**Source extract**
<<<<

The 7 Steps to Relaunch Success

from "Back on the Career Track" by Carol Fishman Cohen and Vivian Steir Rabin

  1. RElaunch or Not: You Decide. Determining readiness is the first step. Use the Relaunch Readiness Quiz on or in Back on the Career Track for guidance.
  2. Learn Confidence.  Get back in touch with classmates and colleagues who have a "frozen in time" view of you. TALK. The more informal conversations you have with non- judgmental contacts, the better you will sound and the more confident you will feel.
  3. Assess Your Career Options.  Break down your old job(s) or volunteer experiences into component parts and focus on those components you liked the most and in which you did your best work. Then brainstorm about new opportunities that build on those components.
  4. Update your Professional and Job Search Skills. Read relevant journals, take continuing education classes and attend industry events.  Develop an elevator story summarizing your expertise and the kind of opportunity you seek in a few key sentences. Remember to describe what kind of work you love to do rather than recite job titles. Research companies using Twitter, Facebook and Linked In. Comment on relevant blogs.

>>>>

**Exercise instructions**
1. Return the part of the relaunch excerpt between "The 7 Steps" and "you will feel.", inclusive, copied word for word.
2. In the relaunch excerpt, which three sites does the fourth step name for researching companies?
The listing that comes next is separate material, unrelated to the relaunch excerpt.

**Supplied information**
<<<<

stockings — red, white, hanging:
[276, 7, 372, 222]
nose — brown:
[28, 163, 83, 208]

>>>>

**Responses to the exercise**
1.
The 7 Steps to Relaunch Success

from "Back on the Career Track" by Carol Fishman Cohen and Vivian Steir Rabin

  1. RElaunch or Not: You Decide. Determining readiness is the first step. Use the Relaunch Readiness Quiz on or in Back on the Career Track for guidance.
  2. Learn Confidence.  Get back in touch with classmates and colleagues who have a "frozen in time" view of you. TALK. The more informal conversations you have with non- judgmental contacts, the better you will sound and the more confident you will feel.

2. Twitter, Facebook and Linked In.